Despite this, Tribal has decided to go ahead and prepare our gender pay gap information, as we feel it is important to continue to review and monitor our progress on a like for like basis. We continue to monitor whether the steps taken to address the gender pay gap first reported in 2017 are having any impact.
A gender pay gap is a measure of the difference in the average pay of men and women - regardless of the nature of their work - across an entire organisation. It is different from an equal pay comparison, which would involve direct comparison of two people or groups of people carrying out the same, similar, or equivalent work.
At Tribal, like most UK companies, we do have a gender pay gap, primarily because there are more women than men in our lower paid roles and fewer women in our higher paid roles.
Average male earnings (both mean and median) are higher than average female earnings as there are more men in senior roles than women.
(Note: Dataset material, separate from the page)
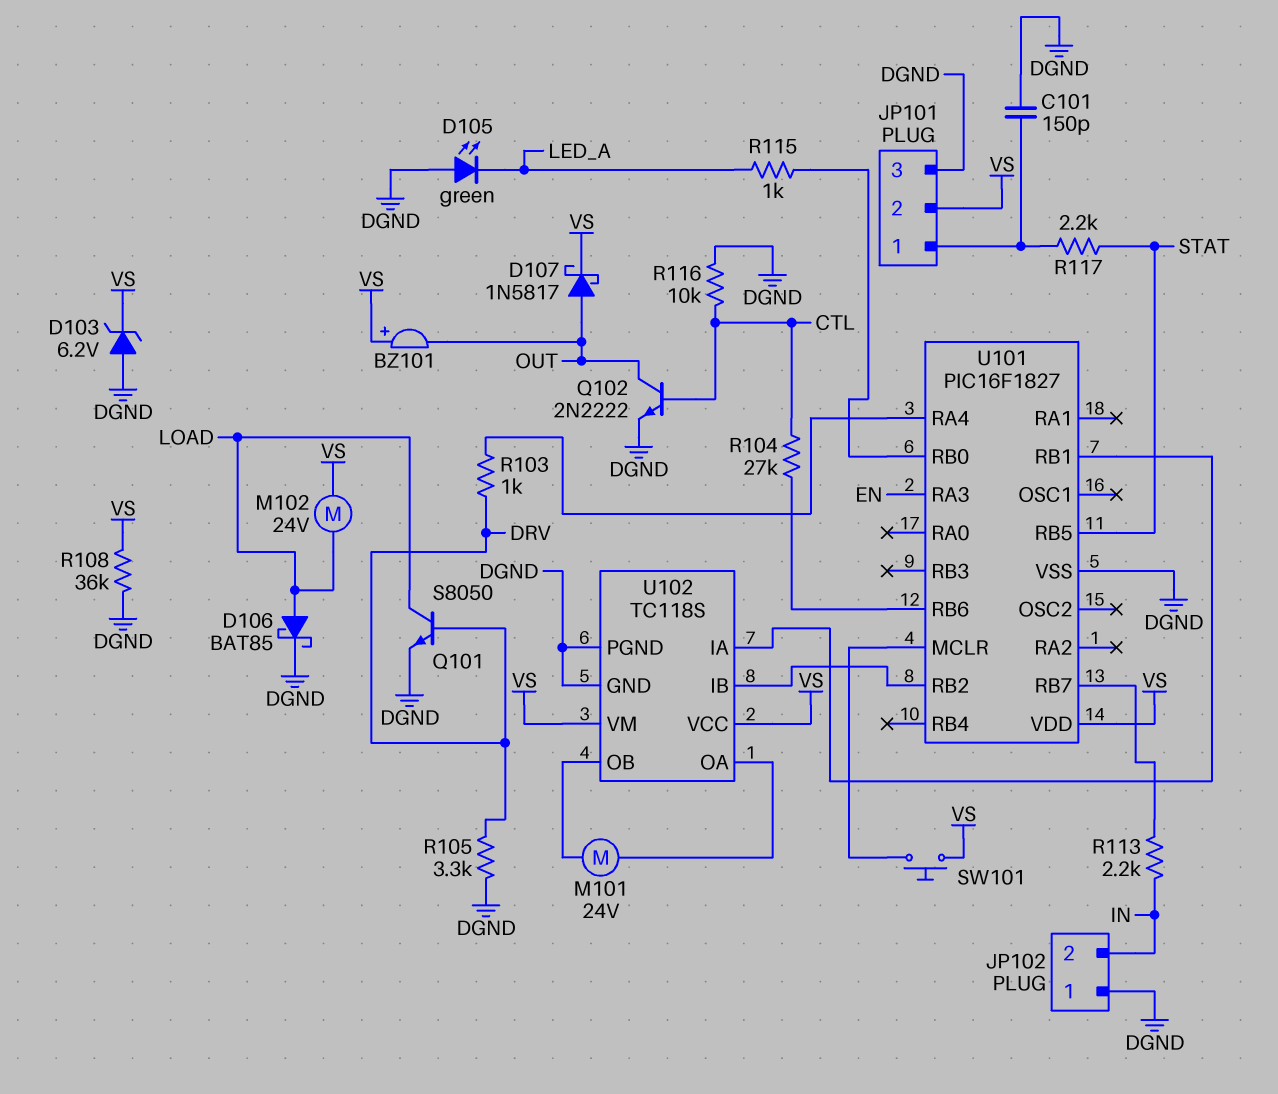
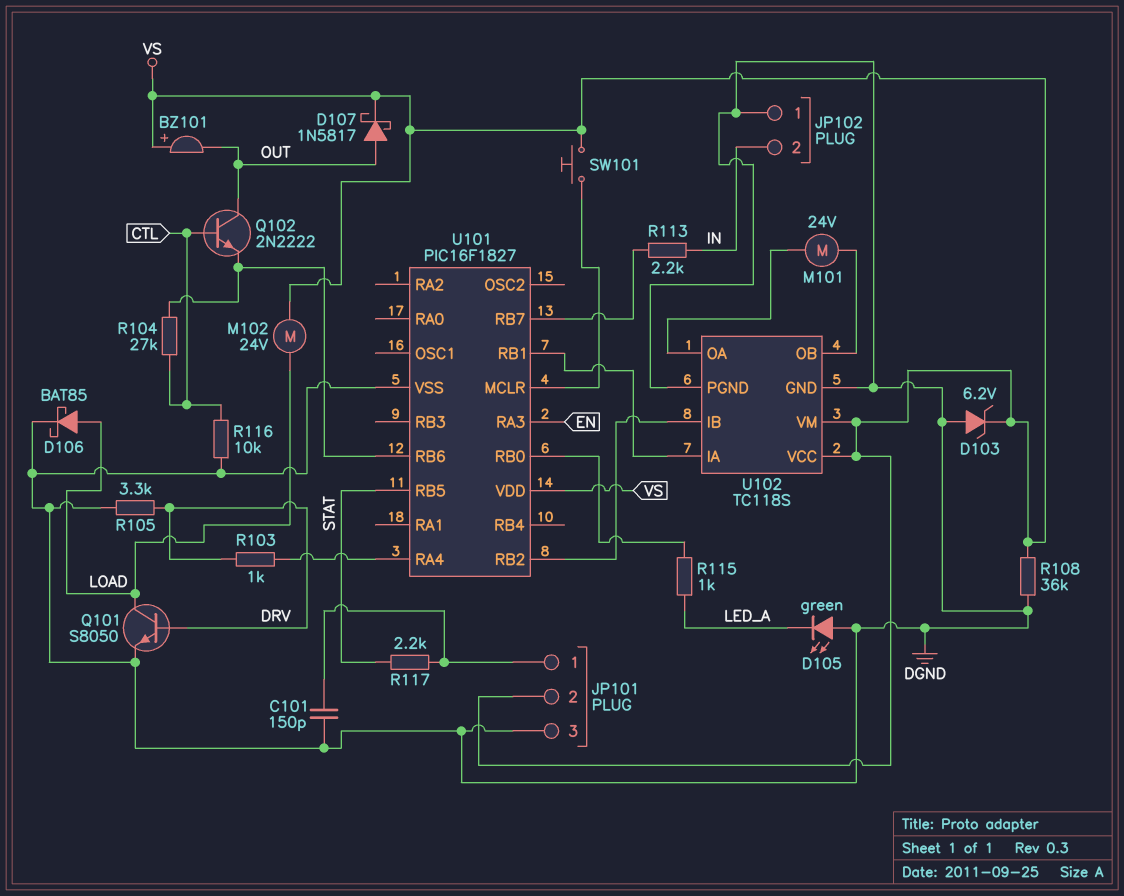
Q102: NPN 2N2222 (B CTL, C OUT, E DGND) -> NPN 2N2222 (B CTL, C OUT, E U101/RB6)

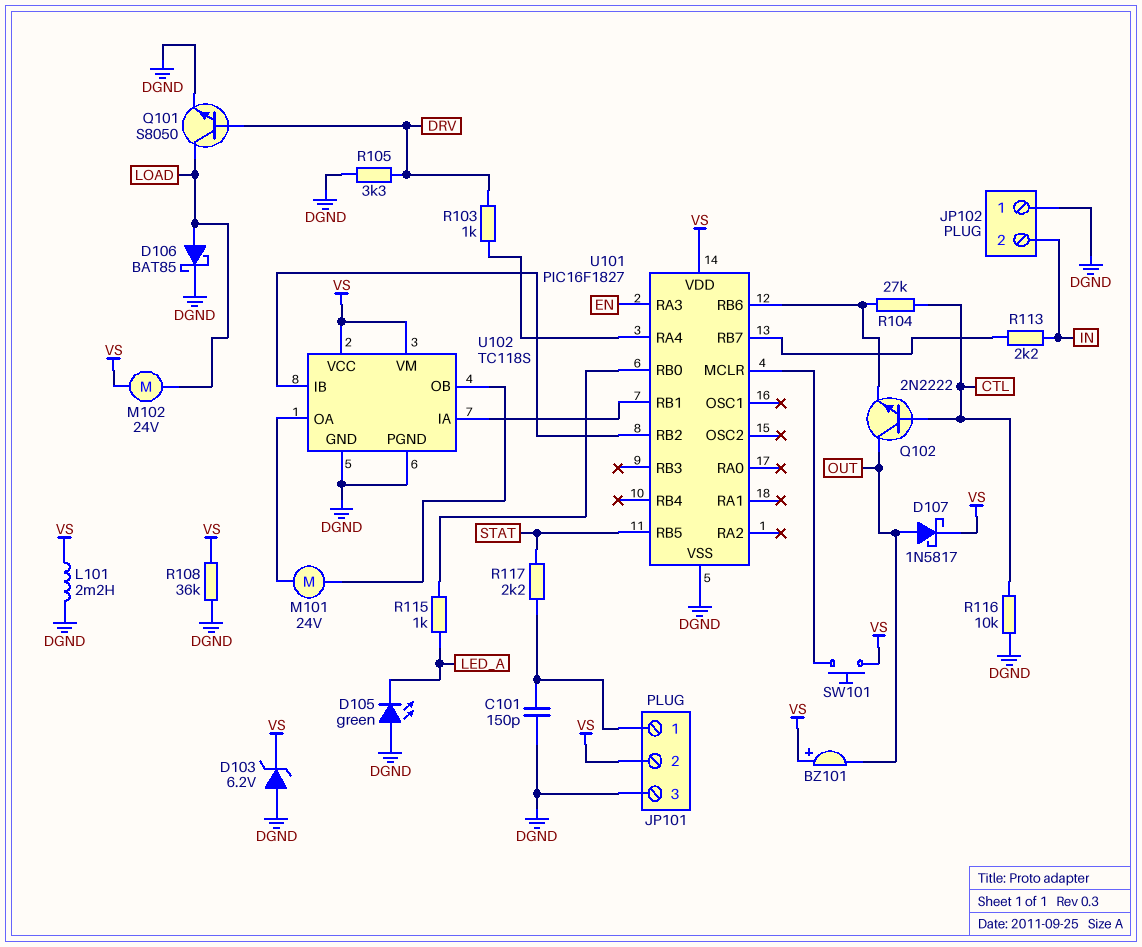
L101: none -> 2.2mH (DGND, VS)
As senior roles pay more than junior roles, the fewer the number of women who hold senior roles in a company, the greater average gender pay gap. Therefore, the gender pay gap is a measure of the extent to which women participate in senior management and leadership roles in an organisation.
We are encouraged to see that our gender pay gap is moving in the right direction. Women, who make up 37% of our total UK workforce, now occupy 35.7% of the roles in the upper pay quartile. This has improved from our first gender pay gap report in 2017 when women only occupied 29.2% of the roles in the upper pay quartile.
Overall, our mean gender pay gap has reduced from 14.5% in 2017 to 7% in 2019. Our median pay gap has reduced from 18.8% to 15.7%.
Only 26% of organisations have published gender pay gap information for 2019 and therefore it is difficult to draw meaningful comparisons. Regardless, we continue to develop our own policies and remain committed to providing a fair and equitable environment within which women can progress. We are currently considering our recruitment practices and examining how we can improve our ability to attract and recruit talent which adds to the diversity of the organisation.
We confirm that the data and information presented in this report are accurate and meet the requirements of the UK Equality Act 2010 (Gender Pay Gap Information) Regulations 2017.